> **DOCUMENT SECTION**
______
It would be useful if the fluid bypass connection could be eliminated.

Objects of the Invention.

An object of the invention is to mitigate or obviate to some degree one or more problems associated with known single ended and twinned ended pumps. The above object is met by the combination of features of the main claims; the sub claims disclose further advantageous embodiments of the invention.

Another object of the invention is to provide an improved pump which reduces or eliminates the need for rotational shaft seals and/or reduces or eliminates the need for a fluid bypass connection.

One skilled in the art will derive from the following description other objects of the invention. Therefore, the foregoing statements of object are not exhaustive and serve merely to illustrate some of the many objects of the present invention.

Summary of the Invention.

The invention concerns a pump comprising an impeller driven by a rotor of an electric motor, said impeller causing a fluid to flow out of a pump chamber. The electric motor includes a stator for driving said rotor. The stator is preferably accommodated in a motor housing. The rotor is arranged on a pump chamber side of a fluid-sealed boundary separating said pump chamber from the stator/motor housing. Two such pumps can be connected together, or provided in a common housing, to provide a twin ended pump for pumping two separate fluid flows, especially hot and cold water for mixing in a bathing shower installation or the like. This negates the need to provide any rotational shaft seals in the pumps and/or any bypass fluid connections between the pump chambers.
______
> **EXCERPTED DATA**
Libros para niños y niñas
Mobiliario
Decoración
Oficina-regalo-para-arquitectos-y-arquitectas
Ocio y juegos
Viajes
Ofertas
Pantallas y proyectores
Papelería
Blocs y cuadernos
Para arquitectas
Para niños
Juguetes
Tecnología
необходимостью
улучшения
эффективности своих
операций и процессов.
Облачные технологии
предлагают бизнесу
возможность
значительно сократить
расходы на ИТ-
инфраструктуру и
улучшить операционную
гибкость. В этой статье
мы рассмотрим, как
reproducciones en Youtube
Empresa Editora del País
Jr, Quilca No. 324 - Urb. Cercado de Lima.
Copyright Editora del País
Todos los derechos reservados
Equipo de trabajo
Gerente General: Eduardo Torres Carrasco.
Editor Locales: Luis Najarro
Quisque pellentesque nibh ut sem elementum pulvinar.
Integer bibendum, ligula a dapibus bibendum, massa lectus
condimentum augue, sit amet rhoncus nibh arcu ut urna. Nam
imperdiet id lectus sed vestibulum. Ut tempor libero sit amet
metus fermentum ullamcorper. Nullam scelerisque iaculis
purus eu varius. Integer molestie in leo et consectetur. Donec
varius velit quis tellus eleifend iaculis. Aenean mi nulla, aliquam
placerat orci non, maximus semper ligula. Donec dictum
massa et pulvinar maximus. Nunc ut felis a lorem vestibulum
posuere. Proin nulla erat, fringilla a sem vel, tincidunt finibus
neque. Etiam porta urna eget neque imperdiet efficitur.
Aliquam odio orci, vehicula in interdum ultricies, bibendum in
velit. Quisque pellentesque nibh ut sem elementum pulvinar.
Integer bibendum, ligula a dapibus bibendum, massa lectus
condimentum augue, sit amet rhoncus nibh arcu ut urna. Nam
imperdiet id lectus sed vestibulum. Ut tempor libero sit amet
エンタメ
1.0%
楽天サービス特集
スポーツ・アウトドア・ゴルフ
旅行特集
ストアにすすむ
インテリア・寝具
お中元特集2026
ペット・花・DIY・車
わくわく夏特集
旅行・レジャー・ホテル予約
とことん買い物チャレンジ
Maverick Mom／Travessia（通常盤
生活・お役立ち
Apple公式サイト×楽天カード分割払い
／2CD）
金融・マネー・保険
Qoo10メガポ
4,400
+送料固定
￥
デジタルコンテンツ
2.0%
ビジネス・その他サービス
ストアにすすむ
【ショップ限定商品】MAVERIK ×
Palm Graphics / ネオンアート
______
> **INSTRUCTIONS FOR THE TASK**
Answer these questions from the pump text.
1. What drives the impeller?
2. Which two fluid flows are named for mixing in a bathing shower installation?
3. Where is the stator preferably accommodated?
The entries are separate material, apart from the pump text.

> **TASK ANSWER**
1. A rotor of an electric motor.
2. Hot and cold water.
3. In a motor housing.